London, Jan. 31. – For some weeks the coming marriage of Miss Florence Padelford, daughter of Mrs. Ernest Cunard by her first marriage, and the Hon. Bertie Grosvenor, eldest son of the Lord and Lady Ebury, of Moor Park, has been the subject of considerable interest. Miss Florence Padelford, although a great favorite in society, and among the girls of her own age, has always avoided publicity of every description, and in this her fiance’s views thoroughly coincide with hers. The wedding, I understand is to take place at St. Margaret’s Westminster, Saturday, February 1. Miss Padelford spent most of the autumn at her mother’s and step-father’s country place. Red Rice, Andover, helping to entertain house parties, and only coming up to London occasionally to attend matters connected with her trousseau.

“She has received many handsome presents from members of the family, including a magnificent diamond tiara. From Lord Ebury she received a diamond and emerald ring which is one of the family heirlooms, being the gift of the duke of Wellington to the late Lady Ebury. Mr. Ernest Cunard has given his stepdaughter a handsome diamond corsage ornament. Her mother’s gift is a pearl and diamond dog collar. Among Mr. Grosvenor’s presents to his fiance are a traveling bag, a diamond and emerald ring and a rope of lovely pearls, and he has received from Miss Padelford a gold watch and an enamel cigarette case.

“The bride’s dress is of soft white satin with a long train, entirely covered with old Brussels lace, the gift of Lady Ebury, who also presented her future daughter-in-law with an old Honiton lace veil which has been worn by several members of the family for many years. Master Ivor Guest and Master Martin Glynn, nephews of the bridegroom, will act as pages. They will wear little Van Dyke costumes of white satin edged with pink velvet tape to match the color of the bridesmaids’ gown.
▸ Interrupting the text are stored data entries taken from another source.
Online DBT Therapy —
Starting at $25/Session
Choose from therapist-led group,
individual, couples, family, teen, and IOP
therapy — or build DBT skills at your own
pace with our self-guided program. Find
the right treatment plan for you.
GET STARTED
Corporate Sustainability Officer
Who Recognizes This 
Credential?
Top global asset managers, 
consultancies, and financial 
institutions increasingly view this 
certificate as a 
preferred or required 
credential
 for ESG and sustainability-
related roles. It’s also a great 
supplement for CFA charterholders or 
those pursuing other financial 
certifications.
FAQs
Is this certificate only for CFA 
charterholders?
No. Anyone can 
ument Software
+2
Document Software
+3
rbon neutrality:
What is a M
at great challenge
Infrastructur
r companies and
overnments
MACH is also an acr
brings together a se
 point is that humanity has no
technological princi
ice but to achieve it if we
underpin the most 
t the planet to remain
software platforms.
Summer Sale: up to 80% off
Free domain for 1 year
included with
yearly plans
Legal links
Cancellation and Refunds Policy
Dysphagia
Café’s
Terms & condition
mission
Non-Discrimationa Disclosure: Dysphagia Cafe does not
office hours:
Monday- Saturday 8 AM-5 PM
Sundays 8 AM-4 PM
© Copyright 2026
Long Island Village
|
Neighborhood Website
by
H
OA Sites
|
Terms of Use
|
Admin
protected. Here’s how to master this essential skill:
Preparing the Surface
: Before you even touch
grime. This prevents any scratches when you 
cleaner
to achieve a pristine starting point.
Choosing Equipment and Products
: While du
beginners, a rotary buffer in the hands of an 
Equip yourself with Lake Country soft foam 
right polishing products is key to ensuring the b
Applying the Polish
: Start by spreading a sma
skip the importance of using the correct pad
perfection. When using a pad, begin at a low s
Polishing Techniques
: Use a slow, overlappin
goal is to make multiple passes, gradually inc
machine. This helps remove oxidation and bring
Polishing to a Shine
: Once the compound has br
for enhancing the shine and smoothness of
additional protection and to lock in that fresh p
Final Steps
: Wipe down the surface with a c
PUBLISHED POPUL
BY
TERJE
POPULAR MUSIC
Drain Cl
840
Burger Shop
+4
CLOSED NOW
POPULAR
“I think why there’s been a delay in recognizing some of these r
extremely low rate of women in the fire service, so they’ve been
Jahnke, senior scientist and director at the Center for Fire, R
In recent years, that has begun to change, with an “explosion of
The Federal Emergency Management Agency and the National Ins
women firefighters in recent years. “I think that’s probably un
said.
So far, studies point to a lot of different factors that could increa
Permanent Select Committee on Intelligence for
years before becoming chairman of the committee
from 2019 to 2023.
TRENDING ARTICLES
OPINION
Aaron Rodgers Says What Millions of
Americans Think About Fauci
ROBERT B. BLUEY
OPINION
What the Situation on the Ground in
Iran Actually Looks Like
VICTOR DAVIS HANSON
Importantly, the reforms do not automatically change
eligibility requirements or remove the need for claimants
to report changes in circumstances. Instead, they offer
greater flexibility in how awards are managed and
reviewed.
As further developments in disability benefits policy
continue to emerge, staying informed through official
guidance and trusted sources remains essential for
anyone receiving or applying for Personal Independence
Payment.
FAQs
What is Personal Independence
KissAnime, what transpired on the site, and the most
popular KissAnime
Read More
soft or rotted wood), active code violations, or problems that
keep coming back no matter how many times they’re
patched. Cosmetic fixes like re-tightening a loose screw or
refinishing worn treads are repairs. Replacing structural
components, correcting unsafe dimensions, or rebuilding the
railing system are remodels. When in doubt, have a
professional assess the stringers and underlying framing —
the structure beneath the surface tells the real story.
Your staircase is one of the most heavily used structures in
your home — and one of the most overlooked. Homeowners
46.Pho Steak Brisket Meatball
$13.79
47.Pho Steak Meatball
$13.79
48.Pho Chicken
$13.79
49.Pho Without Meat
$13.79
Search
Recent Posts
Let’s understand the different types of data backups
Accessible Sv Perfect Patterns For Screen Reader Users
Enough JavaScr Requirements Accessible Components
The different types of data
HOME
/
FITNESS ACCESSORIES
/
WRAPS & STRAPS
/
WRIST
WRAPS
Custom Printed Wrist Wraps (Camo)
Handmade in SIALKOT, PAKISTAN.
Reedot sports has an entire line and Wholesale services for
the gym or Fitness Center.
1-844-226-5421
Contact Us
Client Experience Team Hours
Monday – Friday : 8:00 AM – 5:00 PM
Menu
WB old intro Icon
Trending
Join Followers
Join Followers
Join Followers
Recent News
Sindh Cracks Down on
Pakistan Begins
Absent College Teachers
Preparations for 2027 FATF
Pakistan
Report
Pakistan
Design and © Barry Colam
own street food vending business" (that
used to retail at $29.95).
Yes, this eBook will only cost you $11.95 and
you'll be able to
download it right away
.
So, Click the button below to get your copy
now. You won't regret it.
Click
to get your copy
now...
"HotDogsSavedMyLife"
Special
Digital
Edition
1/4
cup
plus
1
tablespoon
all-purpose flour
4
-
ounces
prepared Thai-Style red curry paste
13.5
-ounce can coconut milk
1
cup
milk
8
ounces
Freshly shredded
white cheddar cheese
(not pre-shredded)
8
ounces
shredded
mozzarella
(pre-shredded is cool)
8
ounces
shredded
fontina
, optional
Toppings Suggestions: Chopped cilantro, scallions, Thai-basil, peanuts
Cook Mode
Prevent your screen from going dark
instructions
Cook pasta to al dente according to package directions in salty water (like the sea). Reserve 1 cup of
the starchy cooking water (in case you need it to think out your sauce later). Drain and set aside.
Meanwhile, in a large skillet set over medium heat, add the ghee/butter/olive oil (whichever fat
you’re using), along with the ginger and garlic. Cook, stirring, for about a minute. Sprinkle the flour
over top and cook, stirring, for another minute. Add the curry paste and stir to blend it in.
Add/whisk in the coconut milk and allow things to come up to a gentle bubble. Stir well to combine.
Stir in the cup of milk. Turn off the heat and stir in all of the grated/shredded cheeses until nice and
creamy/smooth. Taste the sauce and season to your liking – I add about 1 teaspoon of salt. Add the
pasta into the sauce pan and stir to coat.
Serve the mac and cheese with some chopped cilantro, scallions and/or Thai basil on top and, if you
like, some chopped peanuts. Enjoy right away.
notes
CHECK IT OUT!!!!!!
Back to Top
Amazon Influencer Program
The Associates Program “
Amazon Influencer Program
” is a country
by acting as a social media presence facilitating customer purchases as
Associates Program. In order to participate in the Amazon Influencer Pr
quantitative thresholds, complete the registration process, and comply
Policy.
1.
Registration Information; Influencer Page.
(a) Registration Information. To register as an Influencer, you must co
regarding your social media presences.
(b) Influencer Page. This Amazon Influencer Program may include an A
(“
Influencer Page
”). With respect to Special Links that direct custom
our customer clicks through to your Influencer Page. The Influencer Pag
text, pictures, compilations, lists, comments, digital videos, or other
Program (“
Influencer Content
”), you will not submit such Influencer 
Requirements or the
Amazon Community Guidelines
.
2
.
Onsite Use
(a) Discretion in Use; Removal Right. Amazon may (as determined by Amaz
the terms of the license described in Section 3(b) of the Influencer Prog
“The six bridesmaids… dresses are of Rose du Barry chiffon trimmed with soft silk of the same shade, and although it is not yet decided upon, it is probable that they will wear only large bows in their hair. Mr. Ernest Cunard will give the bride away, and after the ceremony he and Mrs. Cunard will hold a reception at their place in Portman Square, after which the bride and bridegroom will leave for the manor house. Ashby St. Ledgers, Rugby, kindly lent them by Mrs. and Mrs. Ivor Guest, to spend their honeymoon.”